Öyle ki bu çağ ötesi makine, sadece aktif süspansiyon sistemiyle kalmayıp kilitlenmeyi önleyen bir fren sistemi, daha iyi bir yol tutuşu sağlayan çekiş kontrol sistemi ve tam otomatik bir vites kutusu içeriyordu. Bütün bu kompleks sistemler bir araya geldiğinde ise, hem Alain Prost’a pilotlar şampiyonluğunu hem de Williams’a takımlar şampiyonluğunu getiren bir hız canavarına dönüşmüştü.
Gözünüz Arkada Kalmasın: Dikiz Aynası (Bonus İçerik)
Öncelikle dikiz aynalarının Formula 1 ile değil de Indy 500 ile hayatımıza girdiğini belirterek başlayalım. Her ne kadar Formula 1 teknolojisi sayılmasa da motor sporlarının başka bir kategorisi sayesinde hayatımıza giren bu hayati parçalar, günümüzde bütün karayolu taşıtlarının vazgeçilmez bir organı.
Indianapolis yarışında arabasına monte ettiği dikiz aynası sayesinde aracında ikinci bir takım üyesine ihtiyaç duymayan Ray Harroun, bu sayede önemli bir ağırlık faktöründen kurtulmuş oldu. Böylelikle griddeki en yüksek hıza ulaşabilen araca da sahip olan Amerikalı sürücü, 39 adet rakibinin önünde yarışı birincilikle noktalamıştı.
Bütçe Limitleri ve Formula 1 Teknolojilerinin Gelişimi
Formula 1 yönetimi her sene olduğu gibi önümüzdeki sene için de sporun finansal sürdürülebilirliğini artırmak ve çevreye verdiği zararı azaltmak için önlemler almaya devam ediyor. 2023 yılı için getirilen 135 milyon dolarlık bütçe sınırı; Ferrari, Mercedes ve Red Bull gibi takımların daha birkaç sene önce harcamakta olduğu 400 küsür milyon dolarlık bütçelerle kıyaslandığında oldukça düşük. Diğer yandan, bu bütçe sınırları, yalnızca görece küçük takımların daha eşit şartlarda rekabet edebilmesini ve sporda tutunabilmesini sağlamakla kalmıyor; aynı zamanda tüm takımları daha ekonomik, sürdürülebilir ve yaratıcı çözümler bulmaya itiyor.
2022 yılında araçlarda %10’luk yenilenebilir yakıt kullanımına başlayan Formula 1 endüstrisi, 2026 yılına kadar %100 doğa dostu ve yenilenebilir yakıtların kullanıldığı bir spor olma hedefine koşuyor. Tabii ki bunu başarabilmek, akaryakıt üreticisi firmalarla çok yakın çalışmayı ve hummalı bir AR-GE eforunu gerektiriyor.

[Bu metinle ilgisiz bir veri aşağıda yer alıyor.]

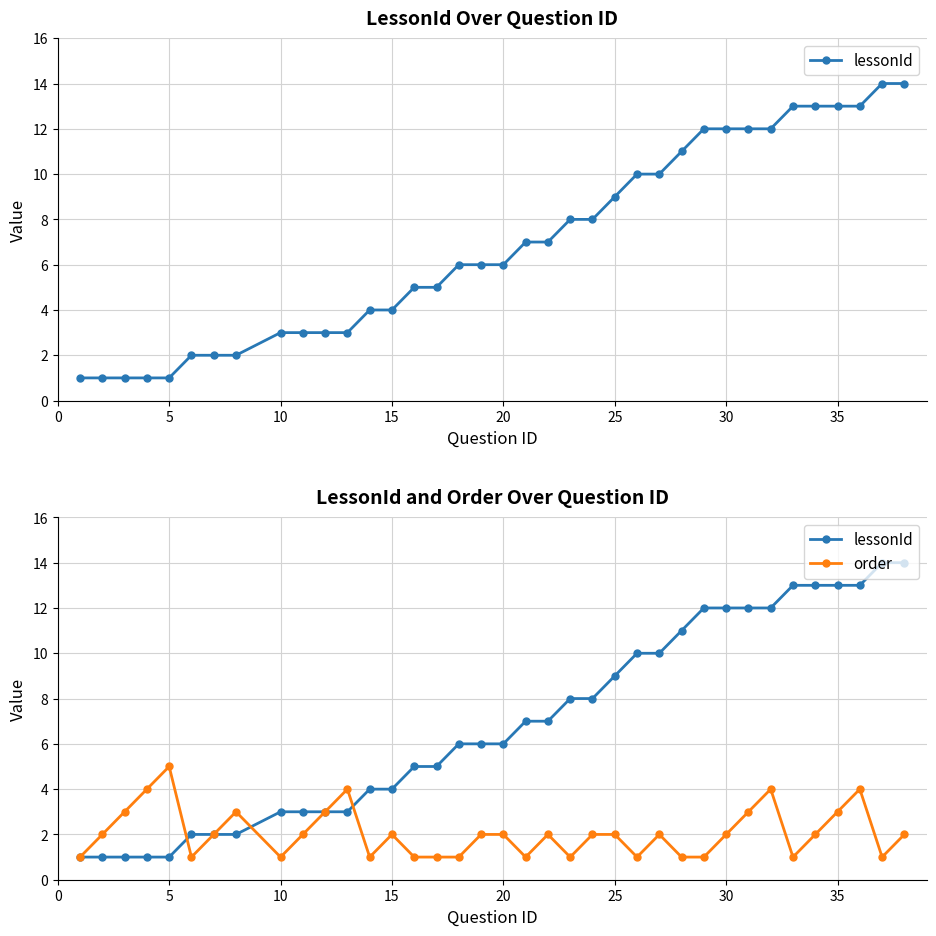

At how many categories does at least one series exceed 11?

10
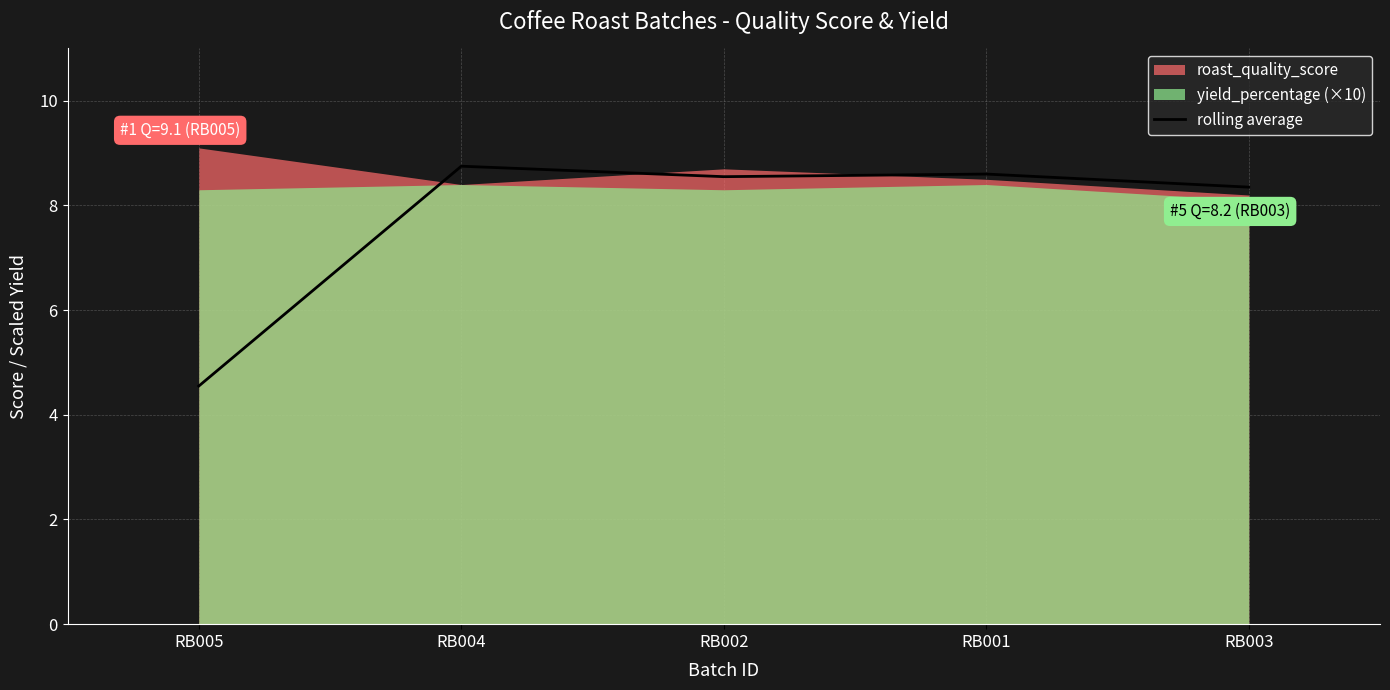

True or false: rolling average has a value of 4.5 at RB005.

True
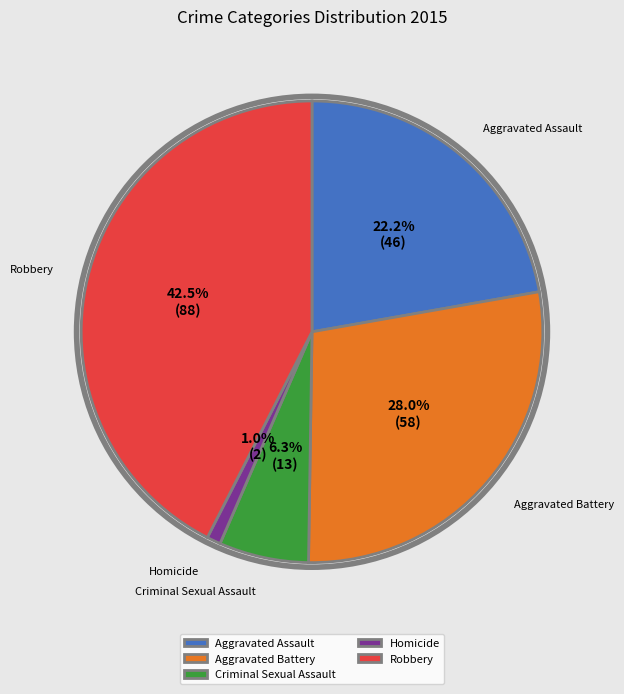

How many slices are in this pie chart?

5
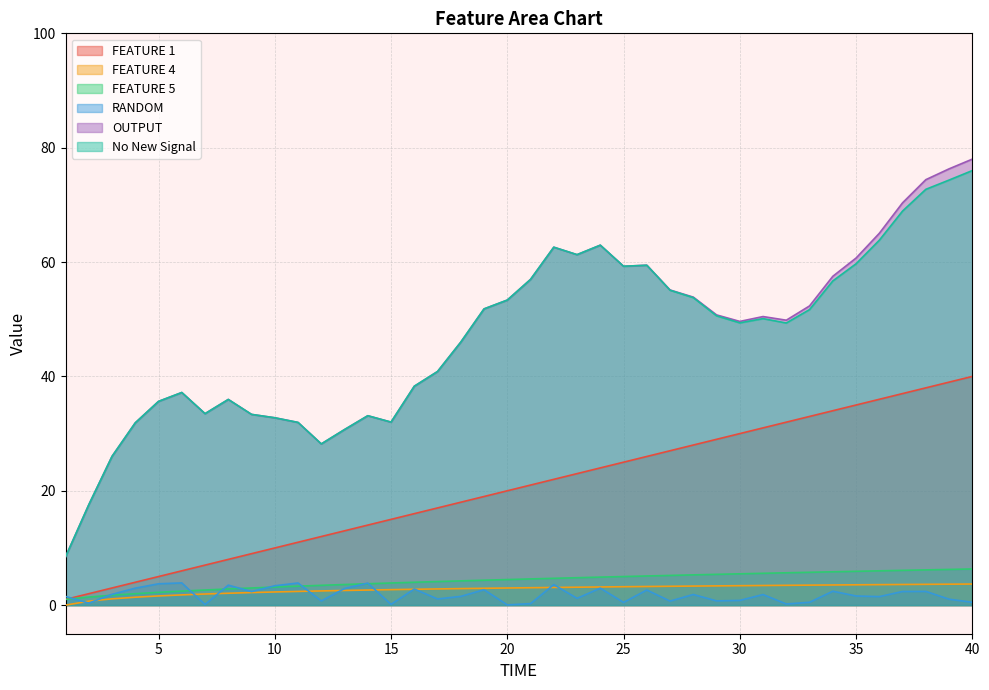

Reading left to right, what are all the values shown in this chart?

FEATURE 1: 1.0	2.0	3.0	4.0	5.0	6.0	7.0	8.0	9.0	10.0	11.0	12.0	13.0	14.0	15.0	16.0	17.0	18.0	19.0	20.0	21.0	22.0	23.0	24.0	25.0	26.0	27.0	28.0	29.0	30.0	31.0	32.0	33.0	34.0	35.0	36.0	37.0	38.0	39.0	40.0
FEATURE 4: 0.0	0.7	1.1	1.4	1.6	1.8	1.9	2.1	2.2	2.3	2.4	2.5	2.6	2.6	2.7	2.8	2.8	2.9	2.9	3.0	3.0	3.1	3.1	3.2	3.2	3.3	3.3	3.3	3.4	3.4	3.4	3.5	3.5	3.5	3.6	3.6	3.6	3.6	3.7	3.7
FEATURE 5: 1.0	1.4	1.7	2.0	2.2	2.4	2.6	2.8	3.0	3.2	3.3	3.5	3.6	3.7	3.9	4.0	4.1	4.2	4.4	4.5	4.6	4.7	4.8	4.9	5.0	5.1	5.2	5.3	5.4	5.5	5.6	5.7	5.7	5.8	5.9	6.0	6.1	6.2	6.2	6.3
RANDOM: 1.5	0.3	1.9	3.0	3.7	3.9	0.1	3.5	2.4	3.4	3.9	0.7	2.9	3.9	0.1	2.8	1.1	1.5	2.7	0.0	0.3	3.6	1.2	3.0	0.5	2.6	0.7	1.9	0.7	0.8	1.9	0.2	0.5	2.4	1.6	1.5	2.4	2.4	1.0	0.5
OUTPUT: 8.4	17.6	26.0	31.9	35.6	37.2	33.5	36.0	33.4	32.8	32.0	28.2	30.7	33.1	32.0	38.3	40.9	46.0	51.8	53.4	57.0	62.6	61.3	63.0	59.3	59.5	55.1	53.9	50.8	49.6	50.5	49.8	52.3	57.5	60.7	65.0	70.4	74.4	76.3	78.0
No New Signal: 8.4	17.6	26.0	31.9	35.6	37.2	33.5	36.0	33.4	32.8	32.0	28.2	30.7	33.1	32.0	38.3	40.9	46.0	51.8	53.4	57.0	62.6	61.3	63.0	59.3	59.4	55.1	53.8	50.6	49.4	50.1	49.3	51.7	56.7	59.7	63.8	68.9	72.7	74.3	76.0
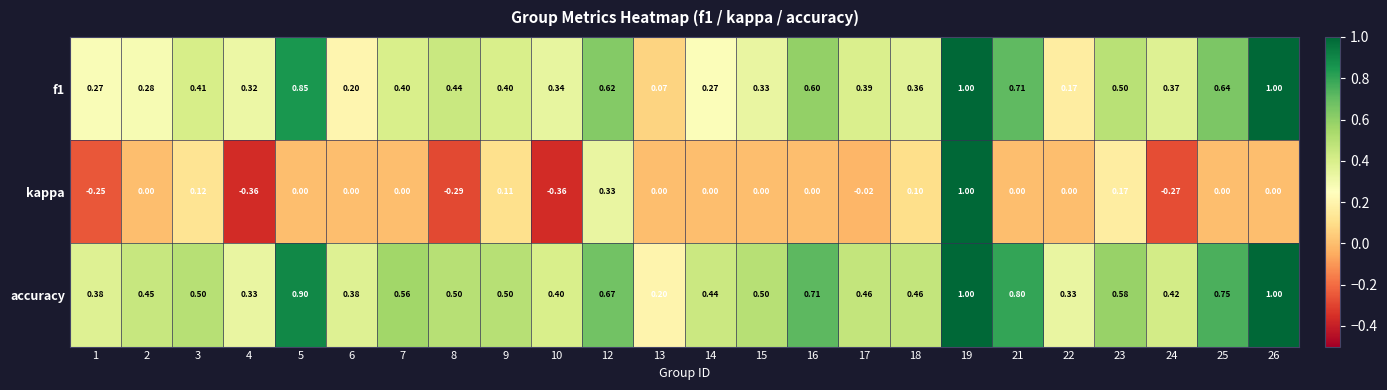

Which series changed the most between 4 and 16?

accuracy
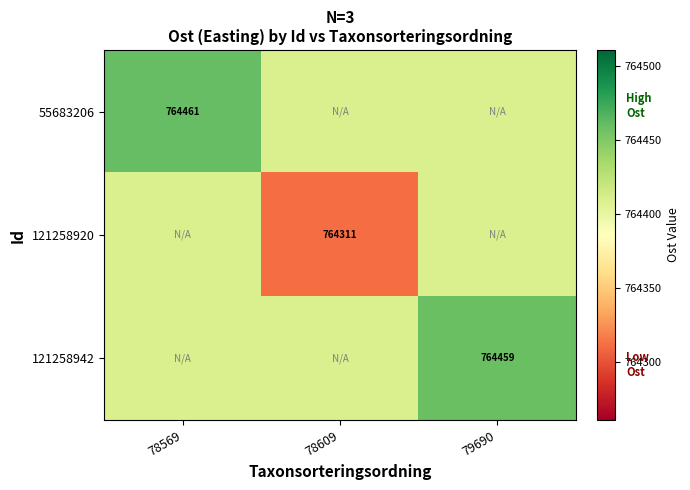

Is the value of 55683206 at 78569 greater than the value of 121258942 at 79690?

Yes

Mevcut bütçe limitleriyle istenilen yıla kadar %100 yenilenebilir yakıt üretmeyi başarabilirler mi bilinmez ama, hiç şüphe yok ki Formula 1 geliştireceği teknolojiler ve araştırma faaliyetlerinden elde edilen kazanımlar sayesinde otomotiv endüstrisinin lokomotifi olmaya daha uzun yıllar devam edecek.